Import from PDF where the PDF layout changes

Hi

I know how to import tables from a PDF.

My issue is that some of the pdf files I want to import from may or may not have say Sales data Table and if they do it may not have the same table number or be on a the same page as in the other files.

Can one have Power Query search for a table with a particular heading irrespective as to where it is in the pdf and then import it.

In the attached files I have imported the Sales Table from Report1.pdf but in the second query I manually had to determine which table it was on this occurrence of the Report2.pdf. (It may be that next time Report2 may have a new table inserted above the first table in the report and so the table name will change).

Once I get both tables I then want to merge them.
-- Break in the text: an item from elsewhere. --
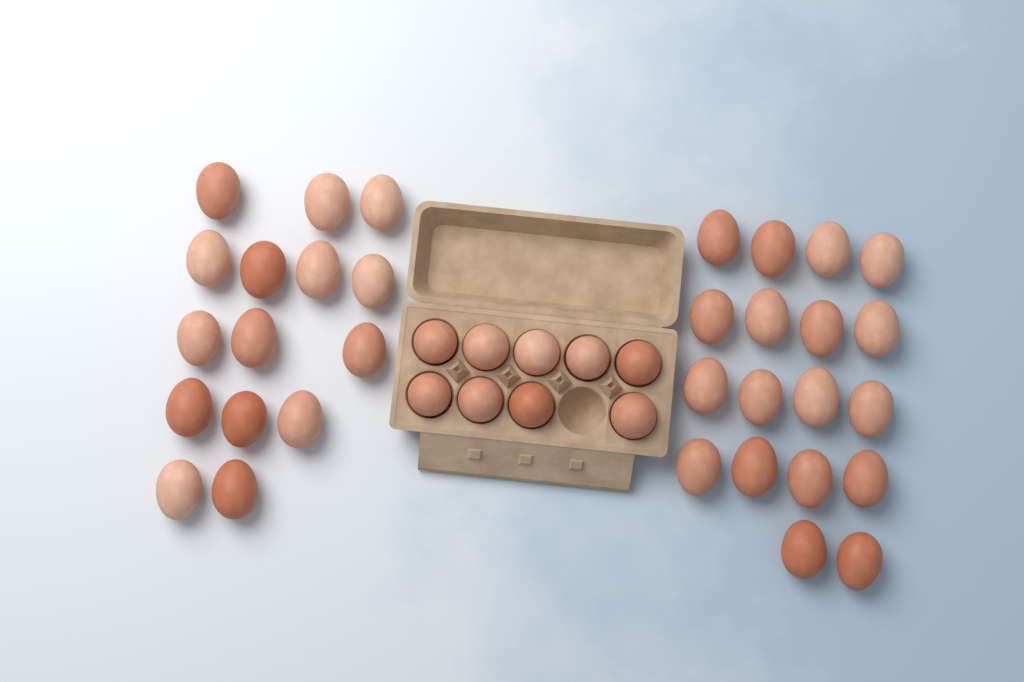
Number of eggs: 42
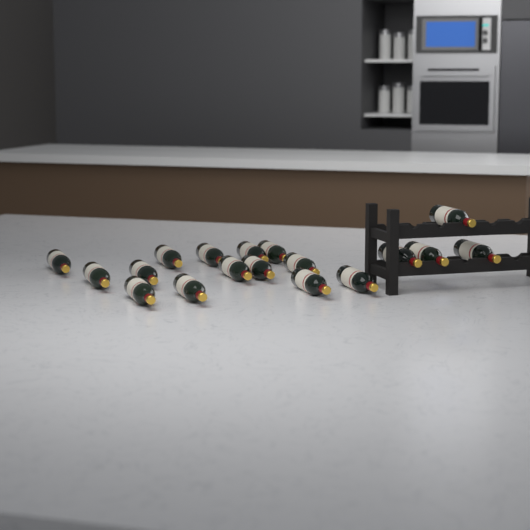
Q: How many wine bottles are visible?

How can I get PQ to find and import the table I want from each file in a dynamic manner?

Kind Regards

Allister

Report1.pdf (16.6 KB)
Report2.pdf (19.0 KB)
Summary.xlsx (22.2 KB)

Hi @AllisterB,

In the new learning portal use the Search option (top right) and enter my name: Melissa
Look for this course: Applied Problem Solving with Power Query/M
and review this chapter: Convert a PDF to a Tabular Format

I’m confident this will help you work through your scenario.

All the best.

3 Likes

Hi Melissa

Thank you for your recommendation.

Are the files used in the course available for me to learn with? If so - where are they?

Kind Regards

Allister

There should be a resource pack in the course, please check that - sorry but it is a bit difficult, on mobile…

Hi Melissa

I cannot see the resource pack on the front screen of the course.
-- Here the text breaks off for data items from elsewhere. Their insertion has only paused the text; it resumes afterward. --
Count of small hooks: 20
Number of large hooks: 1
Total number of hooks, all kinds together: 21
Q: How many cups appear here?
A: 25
I have been working through the course to solve my initial posting. However, I have a page that has a table that only has one column so I get an error when I run the code that moves Column 2 (which doesn’t exist) to Column 1. I have tried using try to solve this.
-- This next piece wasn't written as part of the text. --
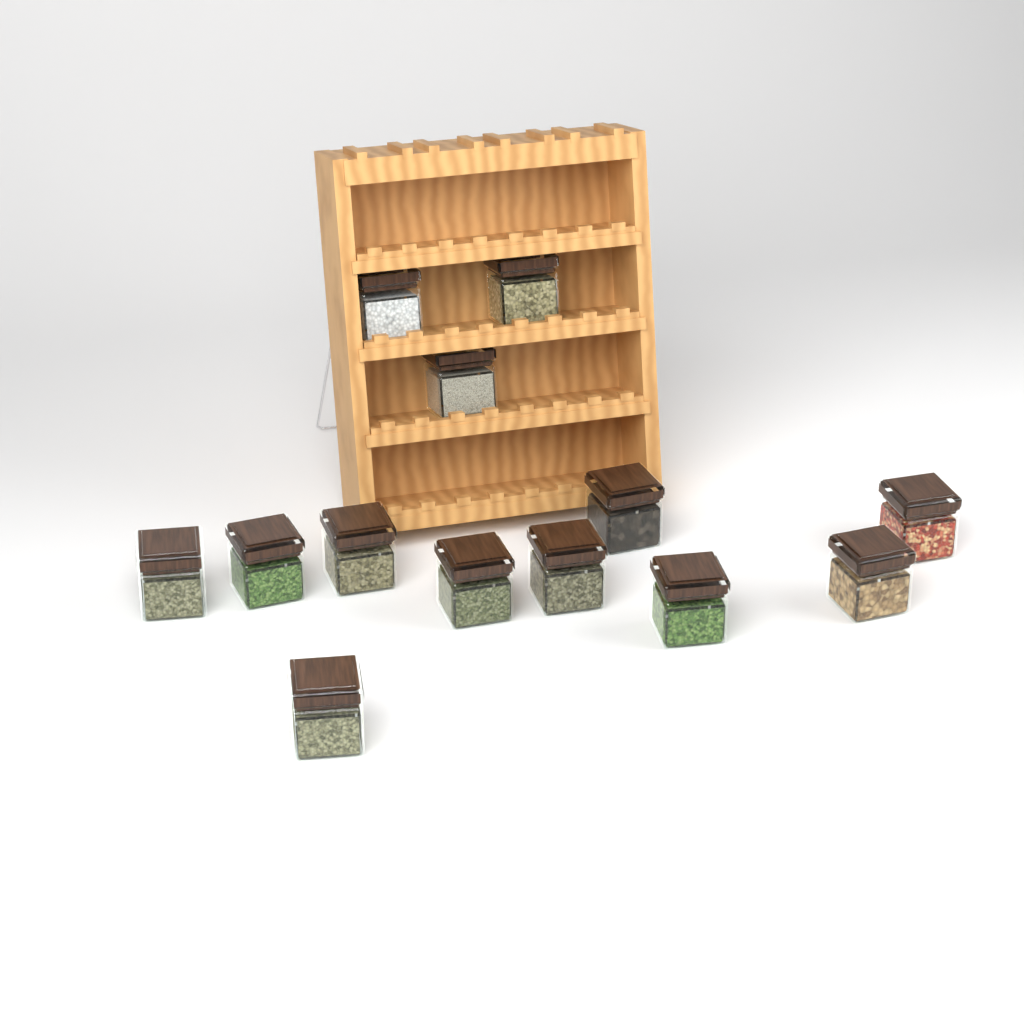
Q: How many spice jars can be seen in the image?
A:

How would teh cose iin your example change if one of the tables had only one column and it was in Column 1

Regards

Allister

let
    Source = Pdf.Tables(File.Contents(FileLocation), [Implementation="1.3"]),
    #"Filtered Rows" = Table.RemoveLastN(Table.SelectRows(Source, each ([Kind] = "Page")), 1 ),
    #"Added Custom" = Table.AddColumn(#"Filtered Rows", "ColCount", each Table.ColumnCount([Data])),
    #"Added Custom1" = Table.AddColumn(#"Added Custom", "Data2", each let
            RenameCols = Table.RenameColumns([Data],{{"Column1", "Temp1"}, {"Column2", "Temp2"}}),
            UpdateCol1 = try Table.AddColumn(RenameCols, "Column1", each if [Temp1] = null then [Temp2] else [Temp1]),
            UpdateCol2 = Table.AddColumn(UpdateCol1, "Column2", each if [Temp2] = [Column1] then null else [Temp2]),
            DelCols = Table.RemoveColumns(UpdateCol2,{"Temp1", "Temp2"})
        in
            DelCols)
in
    #"Added Custom1"

HI @AllisterB,

I will inquire with the eDNA team for the course resource pack. Thanks for reporting back :+1:

As for tables with 2 and sometimes 1 column, there is a set of table functions in M that allow for a MissingField.Type parameter, select one of those. These are the options:

Name Value Description
MissingField.Error 0 Indicates that missing fields should result in an error. (This is the default value.)
MissingField.Ignore 1 Indicates that missing fields should be ignored.
MissingField.UseNull 2 Indicates that missing fields should be included as null values.

.
If that isn’t possible, are you able to generate a list with column names that you should get (at most)?

1 Like

Hi @AllisterB you can now download the resources of the Convert a PDF to a Tabular Format video mentioned by @Melissa, along with all other resources of the course (if needed).

Thanks!

1 Like

This course was so very helpful. once you work it through a couple of times you get to feel as though you are learning techniques that will be useful in solving other issues - thank you Melissa

1 Like

Hi

When I l click on the Download button I get the attached.
Download result.docx (126.9 KB)

Appears to be an issue wi ith Firefox as it works with Chrome.